◆ **EXERCISE**
Copy the material word for word, from its start through the line containing "that left Eli".

◆ **DATA SHOWN**
▶
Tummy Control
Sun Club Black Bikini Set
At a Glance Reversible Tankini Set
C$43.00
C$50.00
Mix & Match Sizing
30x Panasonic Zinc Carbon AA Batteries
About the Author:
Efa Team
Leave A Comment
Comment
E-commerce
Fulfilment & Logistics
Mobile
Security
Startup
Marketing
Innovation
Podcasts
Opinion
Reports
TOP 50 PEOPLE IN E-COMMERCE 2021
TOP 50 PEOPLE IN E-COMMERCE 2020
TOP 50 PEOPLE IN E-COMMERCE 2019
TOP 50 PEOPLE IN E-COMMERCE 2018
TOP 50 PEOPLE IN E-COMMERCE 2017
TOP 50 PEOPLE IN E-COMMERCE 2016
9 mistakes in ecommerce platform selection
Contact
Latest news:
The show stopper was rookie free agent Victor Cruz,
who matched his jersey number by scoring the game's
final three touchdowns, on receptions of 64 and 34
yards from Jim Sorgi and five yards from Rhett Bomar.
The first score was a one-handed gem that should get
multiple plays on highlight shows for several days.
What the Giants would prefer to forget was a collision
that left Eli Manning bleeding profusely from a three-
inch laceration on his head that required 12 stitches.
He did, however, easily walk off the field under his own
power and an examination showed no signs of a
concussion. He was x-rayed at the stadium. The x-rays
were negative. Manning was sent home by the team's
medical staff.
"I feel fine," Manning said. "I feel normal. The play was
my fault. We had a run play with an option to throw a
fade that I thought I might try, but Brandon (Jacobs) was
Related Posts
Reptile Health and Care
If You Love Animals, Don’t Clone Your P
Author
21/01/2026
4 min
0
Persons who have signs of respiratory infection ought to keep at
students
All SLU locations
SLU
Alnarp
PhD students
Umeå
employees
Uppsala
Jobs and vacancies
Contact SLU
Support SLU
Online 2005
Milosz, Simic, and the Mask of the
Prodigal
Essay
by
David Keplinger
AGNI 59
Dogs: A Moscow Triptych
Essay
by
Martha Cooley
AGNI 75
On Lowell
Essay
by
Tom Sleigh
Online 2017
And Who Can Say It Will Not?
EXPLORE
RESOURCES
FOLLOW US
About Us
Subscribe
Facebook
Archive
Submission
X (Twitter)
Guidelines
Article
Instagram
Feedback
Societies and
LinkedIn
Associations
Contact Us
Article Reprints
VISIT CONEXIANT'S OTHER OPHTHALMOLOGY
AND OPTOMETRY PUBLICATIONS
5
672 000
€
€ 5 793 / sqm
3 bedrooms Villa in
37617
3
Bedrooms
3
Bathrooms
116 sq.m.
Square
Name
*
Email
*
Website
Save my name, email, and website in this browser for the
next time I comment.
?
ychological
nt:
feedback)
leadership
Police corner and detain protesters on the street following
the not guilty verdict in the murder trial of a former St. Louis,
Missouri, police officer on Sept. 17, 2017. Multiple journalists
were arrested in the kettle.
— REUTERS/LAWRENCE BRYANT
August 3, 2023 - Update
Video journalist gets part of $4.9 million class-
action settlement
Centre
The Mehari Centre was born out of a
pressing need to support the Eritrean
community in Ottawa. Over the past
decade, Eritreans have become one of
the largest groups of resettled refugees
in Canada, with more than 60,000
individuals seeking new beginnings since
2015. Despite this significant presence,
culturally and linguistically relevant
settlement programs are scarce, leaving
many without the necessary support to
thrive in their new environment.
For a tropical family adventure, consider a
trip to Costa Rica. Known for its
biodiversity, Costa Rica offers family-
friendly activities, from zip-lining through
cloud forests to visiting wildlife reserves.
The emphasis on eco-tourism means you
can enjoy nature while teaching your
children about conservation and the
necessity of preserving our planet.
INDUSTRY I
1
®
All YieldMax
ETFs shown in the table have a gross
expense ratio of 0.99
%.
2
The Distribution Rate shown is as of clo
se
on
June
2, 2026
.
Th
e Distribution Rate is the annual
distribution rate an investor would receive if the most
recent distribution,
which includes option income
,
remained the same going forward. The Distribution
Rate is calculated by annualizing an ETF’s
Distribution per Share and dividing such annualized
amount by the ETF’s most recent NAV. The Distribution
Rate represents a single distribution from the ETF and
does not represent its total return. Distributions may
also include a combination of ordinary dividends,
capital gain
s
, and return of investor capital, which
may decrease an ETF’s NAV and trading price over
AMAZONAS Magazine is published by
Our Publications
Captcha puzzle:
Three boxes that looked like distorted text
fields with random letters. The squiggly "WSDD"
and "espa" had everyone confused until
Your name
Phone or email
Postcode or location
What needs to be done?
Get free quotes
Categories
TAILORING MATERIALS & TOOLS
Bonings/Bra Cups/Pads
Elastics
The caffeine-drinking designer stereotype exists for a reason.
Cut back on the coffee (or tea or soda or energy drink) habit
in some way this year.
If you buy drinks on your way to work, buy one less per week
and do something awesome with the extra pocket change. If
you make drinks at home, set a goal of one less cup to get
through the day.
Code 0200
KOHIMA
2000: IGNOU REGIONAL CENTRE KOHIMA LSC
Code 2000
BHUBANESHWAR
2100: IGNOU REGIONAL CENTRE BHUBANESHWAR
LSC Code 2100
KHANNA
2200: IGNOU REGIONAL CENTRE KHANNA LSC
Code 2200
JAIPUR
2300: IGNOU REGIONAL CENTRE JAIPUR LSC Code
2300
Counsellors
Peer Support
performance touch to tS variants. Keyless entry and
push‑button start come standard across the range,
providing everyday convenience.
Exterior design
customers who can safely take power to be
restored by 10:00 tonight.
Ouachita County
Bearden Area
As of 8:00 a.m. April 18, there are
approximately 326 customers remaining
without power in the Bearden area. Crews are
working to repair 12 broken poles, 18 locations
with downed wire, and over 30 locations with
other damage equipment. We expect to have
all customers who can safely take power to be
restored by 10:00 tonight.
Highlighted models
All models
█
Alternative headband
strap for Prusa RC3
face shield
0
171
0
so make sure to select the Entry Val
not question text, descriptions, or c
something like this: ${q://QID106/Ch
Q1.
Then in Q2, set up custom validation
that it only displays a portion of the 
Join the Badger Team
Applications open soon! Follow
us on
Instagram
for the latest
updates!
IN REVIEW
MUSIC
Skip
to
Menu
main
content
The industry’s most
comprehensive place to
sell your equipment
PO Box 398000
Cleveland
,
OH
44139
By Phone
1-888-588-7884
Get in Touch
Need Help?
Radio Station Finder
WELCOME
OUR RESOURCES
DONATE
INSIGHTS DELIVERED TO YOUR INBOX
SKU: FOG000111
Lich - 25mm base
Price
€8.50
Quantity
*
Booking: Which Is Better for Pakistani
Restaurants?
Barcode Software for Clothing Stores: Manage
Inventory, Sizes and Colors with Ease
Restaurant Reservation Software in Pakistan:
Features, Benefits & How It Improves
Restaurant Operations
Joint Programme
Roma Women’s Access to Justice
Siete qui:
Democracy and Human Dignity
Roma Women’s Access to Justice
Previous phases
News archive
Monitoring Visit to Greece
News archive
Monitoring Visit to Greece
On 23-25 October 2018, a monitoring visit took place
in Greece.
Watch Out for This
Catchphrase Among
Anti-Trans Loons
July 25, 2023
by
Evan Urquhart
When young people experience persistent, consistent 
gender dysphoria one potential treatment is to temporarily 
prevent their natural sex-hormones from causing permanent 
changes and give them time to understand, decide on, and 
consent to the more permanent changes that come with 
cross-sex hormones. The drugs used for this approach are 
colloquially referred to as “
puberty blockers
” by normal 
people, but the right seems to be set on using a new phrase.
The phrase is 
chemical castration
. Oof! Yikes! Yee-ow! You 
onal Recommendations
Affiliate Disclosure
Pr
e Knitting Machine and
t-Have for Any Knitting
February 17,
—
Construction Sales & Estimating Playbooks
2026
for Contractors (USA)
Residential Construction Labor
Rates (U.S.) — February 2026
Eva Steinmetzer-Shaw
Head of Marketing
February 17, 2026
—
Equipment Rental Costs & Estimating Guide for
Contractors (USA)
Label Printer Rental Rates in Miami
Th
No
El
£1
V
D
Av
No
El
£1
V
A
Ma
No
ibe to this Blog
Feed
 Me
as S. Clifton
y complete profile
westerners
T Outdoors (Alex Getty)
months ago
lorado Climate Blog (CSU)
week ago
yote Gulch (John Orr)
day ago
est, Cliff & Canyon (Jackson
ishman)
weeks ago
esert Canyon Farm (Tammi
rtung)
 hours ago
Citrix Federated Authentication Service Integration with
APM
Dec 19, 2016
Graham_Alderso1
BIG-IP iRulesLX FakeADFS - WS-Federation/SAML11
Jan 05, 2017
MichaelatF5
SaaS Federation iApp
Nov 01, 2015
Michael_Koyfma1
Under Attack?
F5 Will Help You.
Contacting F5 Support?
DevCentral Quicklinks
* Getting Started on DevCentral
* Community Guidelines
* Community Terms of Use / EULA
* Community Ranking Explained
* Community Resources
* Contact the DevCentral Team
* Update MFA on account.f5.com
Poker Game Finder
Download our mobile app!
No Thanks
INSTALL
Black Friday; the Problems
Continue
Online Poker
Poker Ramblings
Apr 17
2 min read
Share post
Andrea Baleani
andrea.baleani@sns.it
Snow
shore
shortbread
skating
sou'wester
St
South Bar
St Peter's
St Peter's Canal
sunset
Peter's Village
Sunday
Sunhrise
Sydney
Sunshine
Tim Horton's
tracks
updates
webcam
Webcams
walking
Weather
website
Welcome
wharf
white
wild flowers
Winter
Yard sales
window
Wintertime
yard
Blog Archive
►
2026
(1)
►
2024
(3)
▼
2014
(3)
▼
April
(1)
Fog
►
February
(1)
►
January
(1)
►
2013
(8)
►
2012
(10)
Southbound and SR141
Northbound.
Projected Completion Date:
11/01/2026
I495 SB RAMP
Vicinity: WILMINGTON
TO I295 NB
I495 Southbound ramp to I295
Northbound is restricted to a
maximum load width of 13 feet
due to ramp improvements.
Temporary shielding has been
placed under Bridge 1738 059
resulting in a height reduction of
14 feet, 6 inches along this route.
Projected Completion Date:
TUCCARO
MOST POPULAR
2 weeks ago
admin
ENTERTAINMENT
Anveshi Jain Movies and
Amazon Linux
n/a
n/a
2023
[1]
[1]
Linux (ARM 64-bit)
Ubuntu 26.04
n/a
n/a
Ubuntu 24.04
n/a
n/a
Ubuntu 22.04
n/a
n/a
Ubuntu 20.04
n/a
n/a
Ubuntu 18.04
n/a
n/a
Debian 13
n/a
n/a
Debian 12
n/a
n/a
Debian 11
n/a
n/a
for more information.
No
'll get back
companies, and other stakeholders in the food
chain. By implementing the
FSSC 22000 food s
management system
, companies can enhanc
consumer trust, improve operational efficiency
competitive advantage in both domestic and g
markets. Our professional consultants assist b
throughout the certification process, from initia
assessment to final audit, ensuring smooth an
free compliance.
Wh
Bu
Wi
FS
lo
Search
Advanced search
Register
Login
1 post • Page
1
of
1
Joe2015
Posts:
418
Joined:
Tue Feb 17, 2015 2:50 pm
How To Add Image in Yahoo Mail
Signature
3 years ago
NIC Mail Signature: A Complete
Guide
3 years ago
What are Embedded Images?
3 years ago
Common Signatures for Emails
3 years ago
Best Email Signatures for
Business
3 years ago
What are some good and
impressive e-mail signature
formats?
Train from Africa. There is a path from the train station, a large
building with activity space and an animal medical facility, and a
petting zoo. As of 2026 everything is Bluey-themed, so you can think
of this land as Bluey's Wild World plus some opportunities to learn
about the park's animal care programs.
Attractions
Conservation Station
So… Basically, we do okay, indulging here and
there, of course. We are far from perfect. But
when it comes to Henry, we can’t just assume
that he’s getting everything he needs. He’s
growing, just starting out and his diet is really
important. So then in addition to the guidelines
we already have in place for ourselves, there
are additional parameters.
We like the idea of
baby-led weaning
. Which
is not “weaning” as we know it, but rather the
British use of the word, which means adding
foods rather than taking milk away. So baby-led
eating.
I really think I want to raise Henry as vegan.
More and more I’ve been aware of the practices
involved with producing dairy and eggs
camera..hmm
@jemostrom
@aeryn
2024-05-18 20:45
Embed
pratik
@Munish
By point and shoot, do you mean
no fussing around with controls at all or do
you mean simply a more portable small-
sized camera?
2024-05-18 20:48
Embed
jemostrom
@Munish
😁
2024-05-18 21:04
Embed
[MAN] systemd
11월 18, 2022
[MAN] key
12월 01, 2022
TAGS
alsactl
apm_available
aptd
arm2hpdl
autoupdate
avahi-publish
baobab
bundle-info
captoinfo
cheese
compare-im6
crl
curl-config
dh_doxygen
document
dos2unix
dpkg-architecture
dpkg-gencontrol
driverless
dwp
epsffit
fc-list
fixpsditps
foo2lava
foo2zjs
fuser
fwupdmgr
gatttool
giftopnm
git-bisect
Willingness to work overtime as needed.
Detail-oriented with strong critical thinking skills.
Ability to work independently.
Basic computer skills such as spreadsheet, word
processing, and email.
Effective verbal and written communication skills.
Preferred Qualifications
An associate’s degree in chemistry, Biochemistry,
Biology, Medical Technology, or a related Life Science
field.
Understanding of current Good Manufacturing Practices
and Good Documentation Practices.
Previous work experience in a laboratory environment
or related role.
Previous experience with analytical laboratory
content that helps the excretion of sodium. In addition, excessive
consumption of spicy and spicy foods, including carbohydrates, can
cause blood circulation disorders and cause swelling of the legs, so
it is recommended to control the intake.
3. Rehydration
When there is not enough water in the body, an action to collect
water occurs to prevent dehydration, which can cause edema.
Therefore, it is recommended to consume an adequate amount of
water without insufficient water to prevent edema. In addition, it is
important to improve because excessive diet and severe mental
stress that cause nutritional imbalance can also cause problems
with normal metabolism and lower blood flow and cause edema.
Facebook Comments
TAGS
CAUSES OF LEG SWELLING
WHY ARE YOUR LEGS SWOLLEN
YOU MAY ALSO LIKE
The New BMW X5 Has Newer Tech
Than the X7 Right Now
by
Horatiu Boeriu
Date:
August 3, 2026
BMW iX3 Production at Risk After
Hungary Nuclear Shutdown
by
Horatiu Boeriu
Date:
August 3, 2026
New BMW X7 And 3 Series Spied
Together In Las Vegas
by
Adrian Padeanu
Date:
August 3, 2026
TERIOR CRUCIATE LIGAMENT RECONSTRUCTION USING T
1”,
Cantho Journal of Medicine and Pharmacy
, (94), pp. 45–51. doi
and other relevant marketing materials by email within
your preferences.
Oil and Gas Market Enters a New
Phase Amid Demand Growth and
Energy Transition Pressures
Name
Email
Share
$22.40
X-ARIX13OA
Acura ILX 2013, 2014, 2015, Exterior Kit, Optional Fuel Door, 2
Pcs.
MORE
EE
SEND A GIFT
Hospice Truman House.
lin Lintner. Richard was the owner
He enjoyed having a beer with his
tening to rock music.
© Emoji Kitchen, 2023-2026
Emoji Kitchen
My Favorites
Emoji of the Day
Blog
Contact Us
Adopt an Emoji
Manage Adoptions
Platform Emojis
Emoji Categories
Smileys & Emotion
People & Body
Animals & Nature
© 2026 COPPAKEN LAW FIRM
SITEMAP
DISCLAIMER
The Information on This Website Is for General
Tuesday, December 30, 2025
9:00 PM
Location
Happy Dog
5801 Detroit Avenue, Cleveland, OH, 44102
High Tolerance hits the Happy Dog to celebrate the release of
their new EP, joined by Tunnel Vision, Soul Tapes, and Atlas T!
◀
◆ **OUTPUT**
Tummy Control
Sun Club Black Bikini Set
At a Glance Reversible Tankini Set
C$43.00
C$50.00
Mix & Match Sizing
30x Panasonic Zinc Carbon AA Batteries
About the Author:
Efa Team
Leave A Comment
Comment
E-commerce
Fulfilment & Logistics
Mobile
Security
Startup
Marketing
Innovation
Podcasts
Opinion
Reports
TOP 50 PEOPLE IN E-COMMERCE 2021
TOP 50 PEOPLE IN E-COMMERCE 2020
TOP 50 PEOPLE IN E-COMMERCE 2019
TOP 50 PEOPLE IN E-COMMERCE 2018
TOP 50 PEOPLE IN E-COMMERCE 2017
TOP 50 PEOPLE IN E-COMMERCE 2016
9 mistakes in ecommerce platform selection
Contact
Latest news:
The show stopper was rookie free agent Victor Cruz,
who matched his jersey number by scoring the game's
final three touchdowns, on receptions of 64 and 34
yards from Jim Sorgi and five yards from Rhett Bomar.
The first score was a one-handed gem that should get
multiple plays on highlight shows for several days.
What the Giants would prefer to forget was a collision
that left Eli Manning bleeding profusely from a three-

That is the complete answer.